A final point to consider concerns the computation of rhythm metrics. In order to simplify their application in empirical research and to enhance reproducibility, this chapter is accompanied by a Praat script that computes a large number of the duration-based and acoustic metrics presented in this chapter (available online at https://osf.io/79qyg/).
Summary
The chapter introduces several duration-based and acoustic metrics of speech rhythm. While duration-based metrics are used widely, understanding speech rhythm as relating to variability in prominence opens the door to newer metrics that focus on variability in intensity, loudness, and pitch, in addition and in conjunction with duration.
Implications
Acoustic rhythm metrics have been rarely used in previous research.
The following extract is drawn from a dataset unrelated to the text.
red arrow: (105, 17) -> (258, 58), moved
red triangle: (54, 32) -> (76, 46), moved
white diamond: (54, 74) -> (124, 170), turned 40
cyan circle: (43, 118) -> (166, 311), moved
Their wider application will contribute to a better understanding of cross-linguistic and sociolinguistic variation in speech rhythm. In addition to production studies, research on the perception of speech rhythm promises to reveal additional evidence elucidating the complex nature of speech rhythm.
Gains
The multidimensional analysis of the acoustics of speech rhythm provides important insights for cognitive science and psycholinguistics. By incorporating both duration-based and acoustic metrics, researchers gain a nuanced understanding of the complex nature of speech rhythm and its variation within and across languages.